Dengan begitu, setidaknya ada beberapa pendekatan yang dapat biro umrah lakukan jika mau meraup keuntungan lebih banyak dengan membidik pasar milenial. Trik-trik modern berbasis internet, aplikasi & sosial media bisa menjadi cara jitu untuk mendekati para anak muda yang ingin berumrah.
Safar akan memberikan 3 tips menjual paket umrah kepada kaum milenial yang dapat Anda gunakan. Berikut ulasannya.
Buatlah Paket Khusus Milenial
Ciri khas milenial ialah mereka menyukai sesuatu yang khusus, spesial, hanya untuk kamu, & sebagainya. Mereka suka personalisasi. Maka dari itu, Anda bisa mencoba untuk membuat paket ekslusif untuk milenial, cotohnya saja dalam satu rombongan jamaah hanya pesertanya ada anak-anak muda saja.
Anda juga dapat merekrut brand ambasador untuk menarik minat para milenial, seperti membuat program umrah bareng influencer / selebgram yang sedang ngehits di kalangan anak muda. Memang dana yang dikeluarkan untuk menggandeng brand ambasador lumayan besar, akan tetapi bisa dicoba agar Anda memiliki penawaran yang lain dari yang lain.

Jangan lupa, buatlah paket yang Anda buat sesimpel mungkin, jangan terlalu banyak syarat yang memicu calon jamaah umrah dari kalangan milenial mundur teratur saat mengetahui tingkat keribetannya. Anda dapat membuatnya lebih simpel dan mudah dipahami jika Anda mempunyai software manajemen umrah yang jelas, transparan & gampang diakses oleh milenial seperti pada saat biro travel Anda sudah menggunakan sistem aplikasi dari Safar.
Dengan demikian, Anda tak akan kehilangan kesempatan untuk terus berinovasi , dan juuga menjadi biro umrah rujukan para milenial sebab mereka dapat dengan mudah merekomendasikan travel umrah Anda ke teman-teman dan relasi mereka.
Pakai Softselling dalam Beriklan
Milenial tidak senang dijualin! Mereka tidak suka membaca iklan, dan mereka alergi dengan penawaran yang terlalu gamblang. Mereka menyukai hal yang bersifat informasi bermanfaat, quotes atau kata-kata bijak, & juga tampilan visual.

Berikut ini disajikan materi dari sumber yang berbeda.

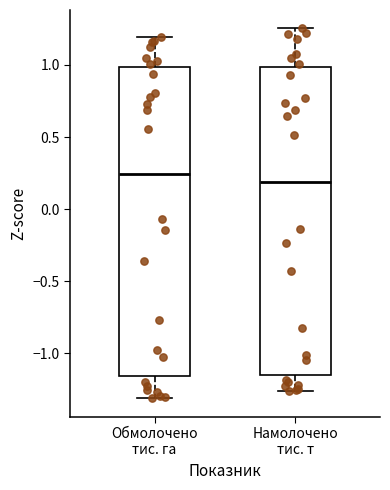

Reading left to right, transcribe this box plot: for each box, give where its median line is, the range the box spans, and where its two whiskers end, as read against the y-axis. The values are not printed on the chart, so give them approximately, as read against the axis.

Обмолочено тис. га: median 0.25, box -1.15 to 1.00, whiskers -1.30 to 1.20
Намолочено тис. т: median 0.20, box -1.15 to 1.00, whiskers -1.25 to 1.25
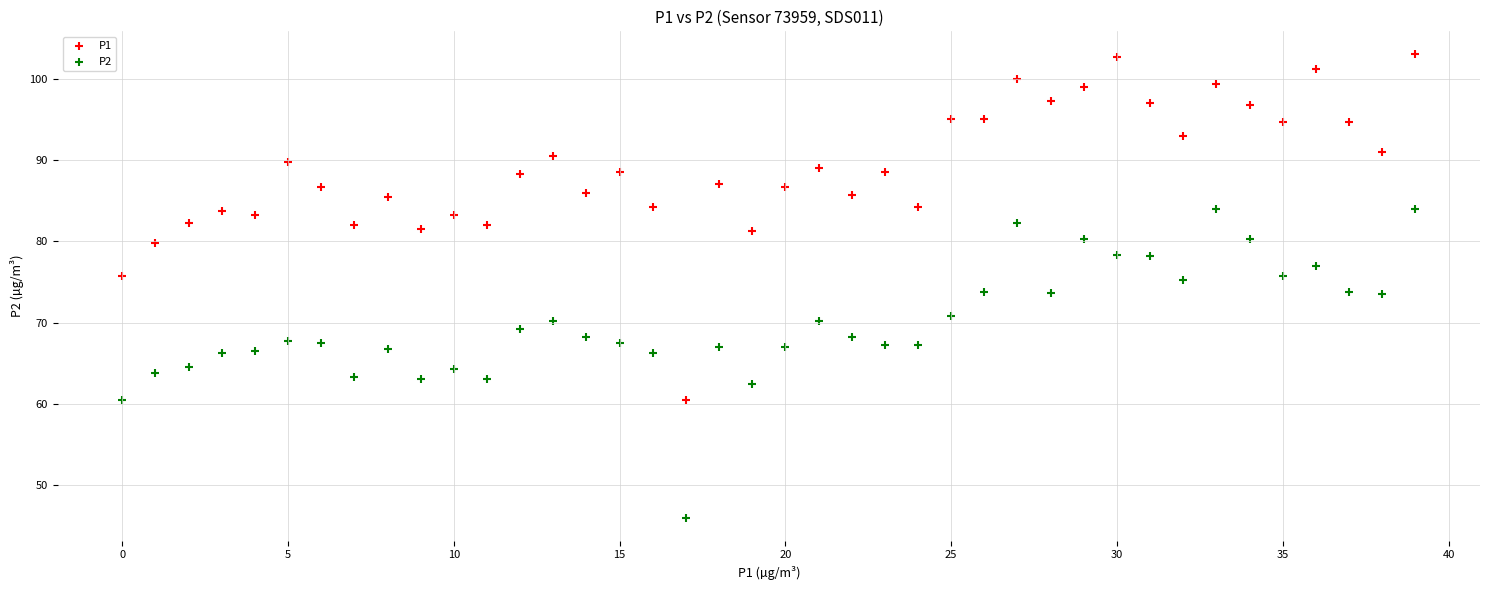

Across all data points, what is the range of Y values (max minus min)?

57.0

Maka, Anda bisa memanfaatkan media sosial seperti instagram atau yang lainnya sebagai media pemasaran & juga branding perusahaan travel umrah Anda. Anda dapat membuat akun khusus guna memikat pasar milenial. setelah itu, Anda bisa arahkan penjualan dengan memperlihatkan website di bio instagram.
Website yang Anda perlihatkan harus responsif & user friendly. Jangan sampai calon jamaah Anda kabur karena melihat profil bisnis travel umrah Anda yang tidak profesional. Untuk sisi teknis ini, serahkan kepada ahlinya yakni Safar .
Berumrah Sambil Beramal Sosial
Generasi milenial biasanya tanggap terhadap isu-isu sosial yangs edang berkembang. Misalnya sekarang ini ada isu pelik seperti pembakaran hutan, atau kasus lainnya, Anda bisa mengangkatnya sebagai nilai tambah dalam pemasaran Anda. Anda bisa mengajak milenial untuk berumrah sambil beramal sosial, dengan menyumbangkan sebagian hasil keuntungan umrah untuk korban terdaampak asap akibat pembakaran hutan.
Hal ini bisa disesuaikan dengaan kondisi terkini. Namun, Anda harus pandai-pandai mengkomunikasikan hal tersebut pada calon jamaah, supaya jangan sampai terjadi kesalahpahaman bahwa travel umrah Anda hanya memanfaatkan situasi semata.
Nah, cukup mudah kan cara memasarkan paket umrah untuk generasi milenial. Semoga berhasil!